[What you need to do] Reproduce every line of the items below word for word, keeping each line in its original order.

[Records supplied]

○ ○ ○ ○

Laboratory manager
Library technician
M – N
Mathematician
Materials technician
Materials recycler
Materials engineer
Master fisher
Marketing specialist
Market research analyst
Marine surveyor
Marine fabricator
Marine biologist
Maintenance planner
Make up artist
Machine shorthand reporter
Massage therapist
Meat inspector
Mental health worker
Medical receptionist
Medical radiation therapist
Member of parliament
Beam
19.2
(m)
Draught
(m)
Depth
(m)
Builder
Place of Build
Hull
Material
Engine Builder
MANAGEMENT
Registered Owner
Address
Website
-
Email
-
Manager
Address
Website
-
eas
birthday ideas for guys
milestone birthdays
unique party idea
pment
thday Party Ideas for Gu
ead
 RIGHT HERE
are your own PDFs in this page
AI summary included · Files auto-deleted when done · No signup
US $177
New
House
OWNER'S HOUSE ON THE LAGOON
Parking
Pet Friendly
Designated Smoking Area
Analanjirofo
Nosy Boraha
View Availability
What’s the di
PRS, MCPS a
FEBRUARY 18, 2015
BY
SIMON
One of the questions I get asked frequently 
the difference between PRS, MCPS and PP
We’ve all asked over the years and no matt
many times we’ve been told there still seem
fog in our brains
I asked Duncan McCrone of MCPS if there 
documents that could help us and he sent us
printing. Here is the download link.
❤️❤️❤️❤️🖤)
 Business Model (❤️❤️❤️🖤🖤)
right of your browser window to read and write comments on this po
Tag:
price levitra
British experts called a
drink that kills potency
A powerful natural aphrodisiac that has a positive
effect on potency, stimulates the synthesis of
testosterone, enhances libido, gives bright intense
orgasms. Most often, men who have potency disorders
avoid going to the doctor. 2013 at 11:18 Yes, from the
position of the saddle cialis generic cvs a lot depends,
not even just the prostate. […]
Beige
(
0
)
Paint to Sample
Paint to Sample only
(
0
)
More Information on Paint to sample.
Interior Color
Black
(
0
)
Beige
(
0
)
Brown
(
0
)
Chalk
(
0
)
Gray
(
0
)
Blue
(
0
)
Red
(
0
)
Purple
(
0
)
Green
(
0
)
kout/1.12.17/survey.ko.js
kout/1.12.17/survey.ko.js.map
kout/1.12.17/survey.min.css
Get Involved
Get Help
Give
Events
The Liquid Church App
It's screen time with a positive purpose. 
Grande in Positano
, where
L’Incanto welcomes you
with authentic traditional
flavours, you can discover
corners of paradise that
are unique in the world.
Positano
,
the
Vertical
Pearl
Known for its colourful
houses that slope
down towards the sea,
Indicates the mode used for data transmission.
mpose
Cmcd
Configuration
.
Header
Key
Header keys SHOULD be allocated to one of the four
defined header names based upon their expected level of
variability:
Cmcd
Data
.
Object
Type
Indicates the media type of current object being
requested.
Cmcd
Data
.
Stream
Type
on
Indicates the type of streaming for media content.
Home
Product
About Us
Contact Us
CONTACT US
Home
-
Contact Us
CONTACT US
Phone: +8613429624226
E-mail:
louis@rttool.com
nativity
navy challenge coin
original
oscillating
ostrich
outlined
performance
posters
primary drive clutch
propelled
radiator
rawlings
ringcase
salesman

○ ○ ○ ○

[Output for this exercise]
Laboratory manager
Library technician
M – N
Mathematician
Materials technician
Materials recycler
Materials engineer
Master fisher
Marketing specialist
Market research analyst
Marine surveyor
Marine fabricator
Marine biologist
Maintenance planner
Make up artist
Machine shorthand reporter
Massage therapist
Meat inspector
Mental health worker
Medical receptionist
Medical radiation therapist
Member of parliament
Beam
19.2
(m)
Draught
(m)
Depth
(m)
Builder
Place of Build
Hull
Material
Engine Builder
MANAGEMENT
Registered Owner
Address
Website
-
Email
-
Manager
Address
Website
-
eas
birthday ideas for guys
milestone birthdays
unique party idea
pment
thday Party Ideas for Gu
ead
 RIGHT HERE
are your own PDFs in this page
AI summary included · Files auto-deleted when done · No signup
US $177
New
House
OWNER'S HOUSE ON THE LAGOON
Parking
Pet Friendly
Designated Smoking Area
Analanjirofo
Nosy Boraha
View Availability
What’s the di
PRS, MCPS a
FEBRUARY 18, 2015
BY
SIMON
One of the questions I get asked frequently 
the difference between PRS, MCPS and PP
We’ve all asked over the years and no matt
many times we’ve been told there still seem
fog in our brains
I asked Duncan McCrone of MCPS if there 
documents that could help us and he sent us
printing. Here is the download link.
❤️❤️❤️❤️🖤)
 Business Model (❤️❤️❤️🖤🖤)
right of your browser window to read and write comments on this po
Tag:
price levitra
British experts called a
drink that kills potency
A powerful natural aphrodisiac that has a positive
effect on potency, stimulates the synthesis of
testosterone, enhances libido, gives bright intense
orgasms. Most often, men who have potency disorders
avoid going to the doctor. 2013 at 11:18 Yes, from the
position of the saddle cialis generic cvs a lot depends,
not even just the prostate. […]
Beige
(
0
)
Paint to Sample
Paint to Sample only
(
0
)
More Information on Paint to sample.
Interior Color
Black
(
0
)
Beige
(
0
)
Brown
(
0
)
Chalk
(
0
)
Gray
(
0
)
Blue
(
0
)
Red
(
0
)
Purple
(
0
)
Green
(
0
)
kout/1.12.17/survey.ko.js
kout/1.12.17/survey.ko.js.map
kout/1.12.17/survey.min.css
Get Involved
Get Help
Give
Events
The Liquid Church App
It's screen time with a positive purpose. 
Grande in Positano
, where
L’Incanto welcomes you
with authentic traditional
flavours, you can discover
corners of paradise that
are unique in the world.
Positano
,
the
Vertical
Pearl
Known for its colourful
houses that slope
down towards the sea,
Indicates the mode used for data transmission.
mpose
Cmcd
Configuration
.
Header
Key
Header keys SHOULD be allocated to one of the four
defined header names based upon their expected level of
variability:
Cmcd
Data
.
Object
Type
Indicates the media type of current object being
requested.
Cmcd
Data
.
Stream
Type
on
Indicates the type of streaming for media content.
Home
Product
About Us
Contact Us
CONTACT US
Home
-
Contact Us
CONTACT US
Phone: +8613429624226
E-mail:
louis@rttool.com
nativity
navy challenge coin
original
oscillating
ostrich
outlined
performance
posters
primary drive clutch
propelled
radiator
rawlings
ringcase
salesman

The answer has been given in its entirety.